BEGIN Selected extract

2. The Impact of Expense Charges on the FMV Should Consider Whether These
Expense Charges Apply Both on Surrender of the Policy and on Conversion
or Exchange
When a participant in a §412(i) plan terminates
employment or the plan terminates, the policy is the source of benefits
to be paid out. If the participant retains the policy after termination,
it can be converted into an annuity that provides the scheduled retirement
benefit. On the other hand, if the participant surrenders the policy,
the insurer may levy various charges that will reduce the cash payout
to something less than the present value of the funded benefit. These
charges often apply at surrender only, and not at distribution of the
policy, conversion of the policy or exchange of the policy for another
policy offered by the insurer.
In a sponge policy, those surrender charges are
significant in the early years. Historically, sponge policy promoters
have determined the value of the policy at an early distribution to a
participant (whether the policy is transferred to the participant or
surrendered) to be equal to the cash surrender value—that is, equal
to the amount that the participant would receive if the policy were surrendered
and any charges applied. In fact, if the participant retains the policy
after it is distributed from the plan, the surrender charges will not
apply at that time, and may actually dissipate over time.

END Selected extract
BEGIN Provided material

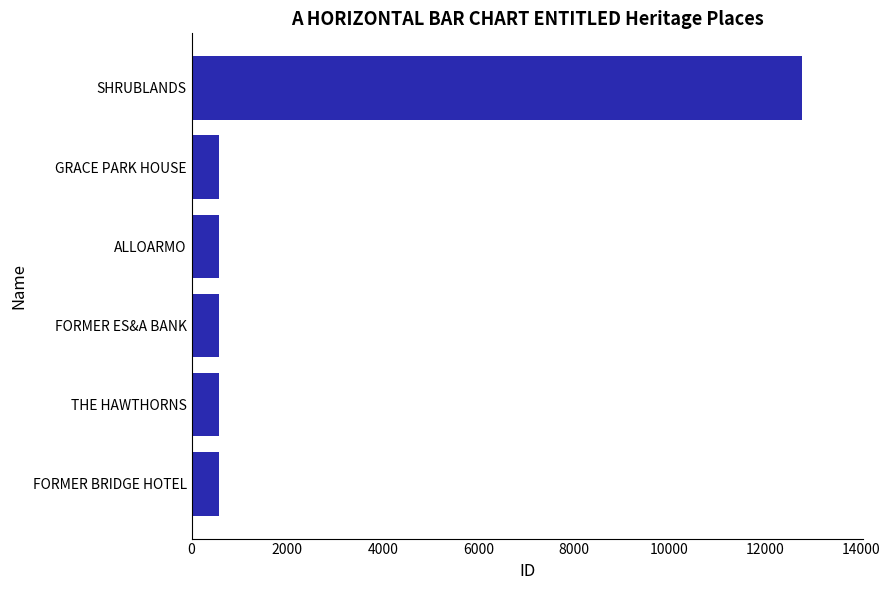

The chart shows a value of 572 at GRACE PARK HOUSE. True or false?

True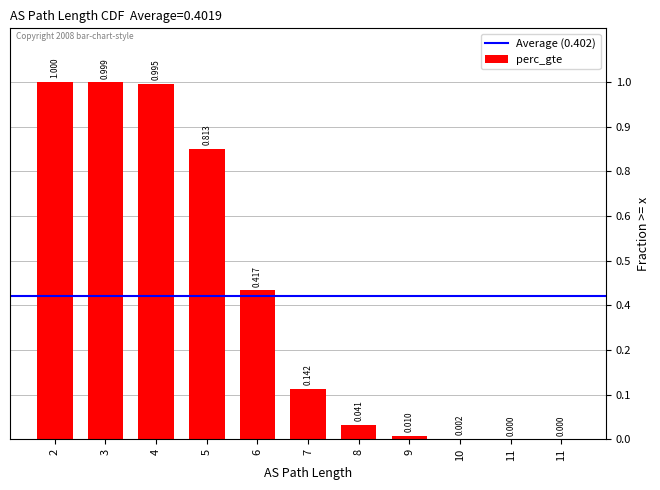

Reading left to right, what are all the values shown in this chart?

1.0	1.0	1.0	0.8	0.4	0.1	0.0	0.0	0.0	0.0	0.0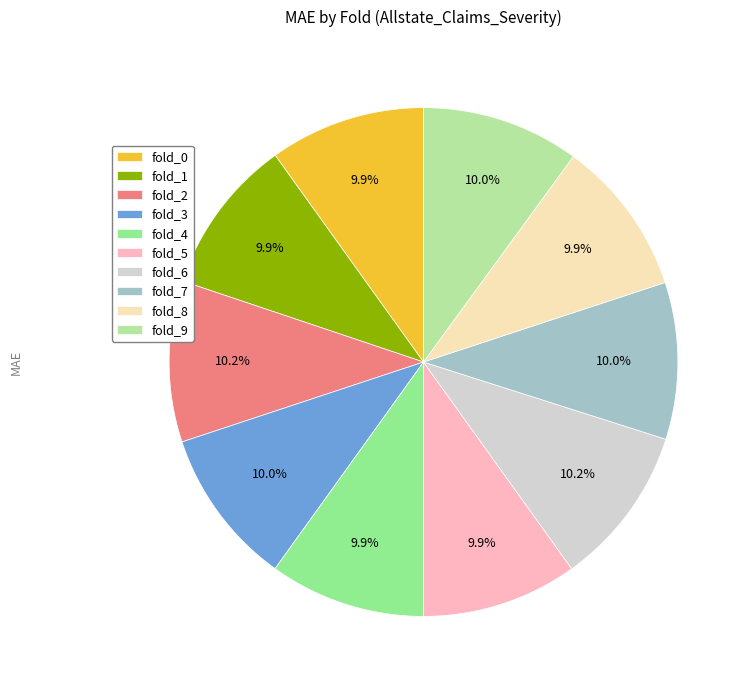

Is there a majority slice in this chart?

No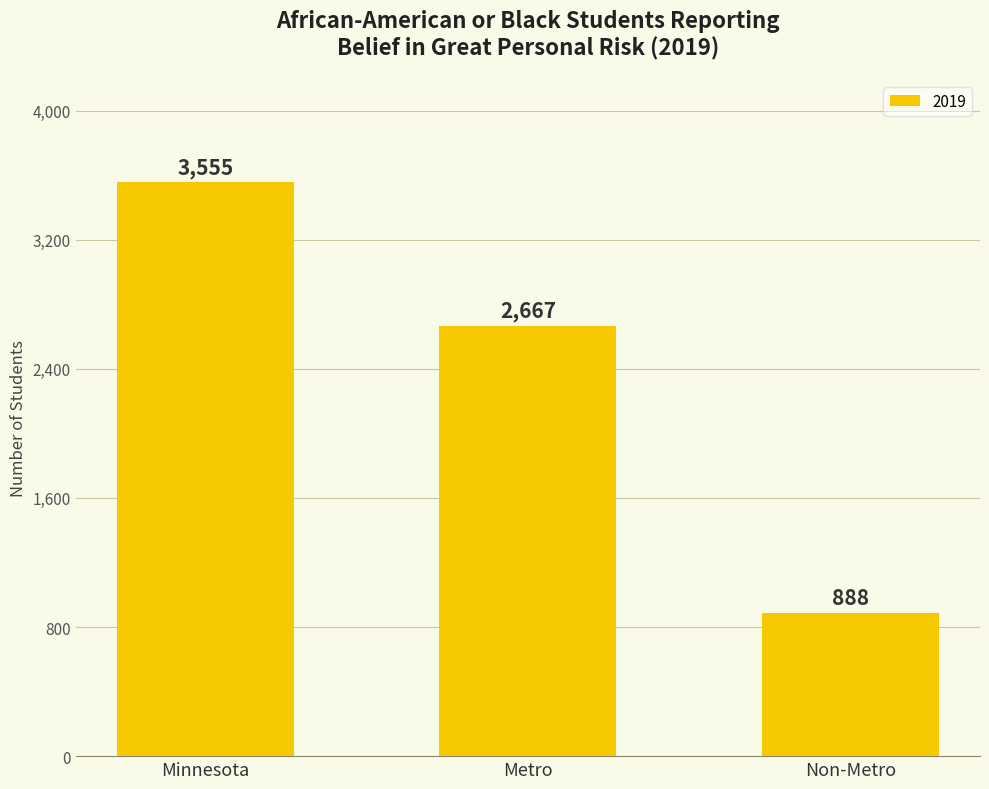

Are the bars grouped side by side (vs. stacked)?

No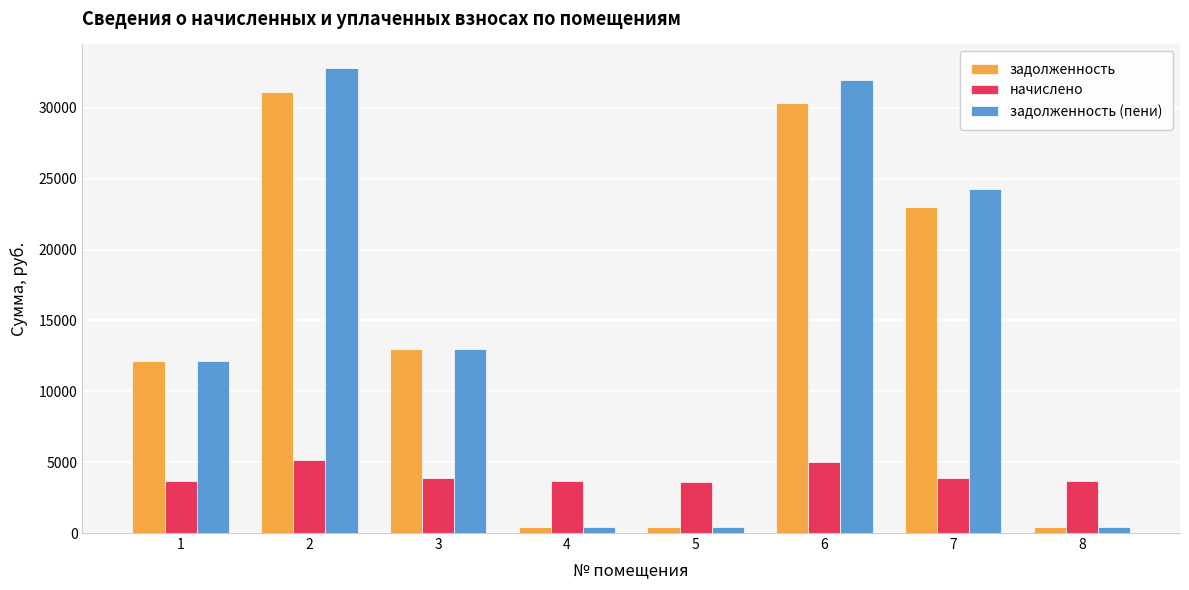

What is the greatest value displayed?

32835.1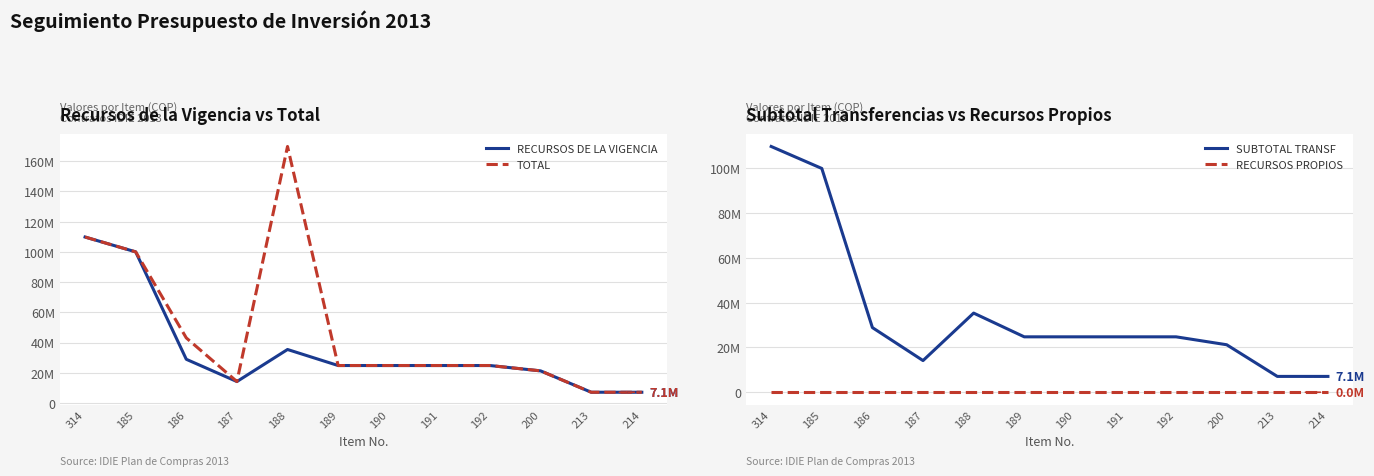

Where is the first local maximum for SUBTOTAL TRANSF?

188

END Provided material

#### To do
(A) Repeat the excerpt on surrender charges word for word, starting at "2. The Impact" and ending at "by the insurer.".
(B) Carry the excerpt on surrender charges forward from its last sentence.
The listing is not needed for this work.

#### Per-task outputs
(A)
2. The Impact of Expense Charges on the FMV Should Consider Whether These
Expense Charges Apply Both on Surrender of the Policy and on Conversion
or Exchange
When a participant in a §412(i) plan terminates
employment or the plan terminates, the policy is the source of benefits
to be paid out. If the participant retains the policy after termination,
it can be converted into an annuity that provides the scheduled retirement
benefit. On the other hand, if the participant surrenders the policy,
the insurer may levy various charges that will reduce the cash payout
to something less than the present value of the funded benefit. These
charges often apply at surrender only, and not at distribution of the
policy, conversion of the policy or exchange of the policy for another
policy offered by the insurer.

(B)
The ability to retain the policy or to convert it or exchange it to another
insurance company product without the application of the surrender charges
has economic and actuarial value. ASPPA believes that the rules for calculating
FMV should take into account the value of these policy rights and features,
and not apply the surrender charges to the policy value as if they were
actually being taken from the policy at distribution.
3. Excess Insurance Has a Value That Must Be Part of the FMV
The final regulations should specify that FMV includes
in its definition the value and cost of “excess” insurance
benefits provided by the policy. These excess benefits arise in one of
two ways:
a) By having a policy in the plan that provides
benefits that are within the §415 limits at the time the policy
is expected to be distributed from the plan, but are expected to grow
to a value in excess of those limits before normal retirement under
the plan; or
b) By having a policy that provides death benefits that are in excess
of the incidental death benefit rules.
The ramifications of this excess insurance are discussed below.
a. The FMV Should Take Into Account Predictable
Growth in Policy-Provided Benefits In Excess of the §415 Limits
That Occurs after the Policy is Distributed from the Plan, But Before
Normal Retirement Age.
The policy’s FMV should include all valuable elements of the policy,
including those that are suppressed in the early years. The failure of
abusive §412(i) plans to include these values stems from a desire
to acknowledge for IRC §415 limitation purposes only such benefits
as are payable on the day of valuation, subtracting expenses that may be
waived in the future and ignoring expected future policy value increases.
In fact, the essence of the use of sponge policies
in abusive §412(i)
schemes is the anticipated change in the policy after it is distributed
from the plan. The structure of the abusive §412(i) plan is to pay
large amounts now for benefits that will be hidden within the policy until
later years, and then to get the policy out of the plan before those benefits
accrue. When only the visible benefits are compared to the Section 415
limits, the policy appears to be in compliance with the law, and the participant
receives a policy upon distribution that appears to be worth much less
than its actual value.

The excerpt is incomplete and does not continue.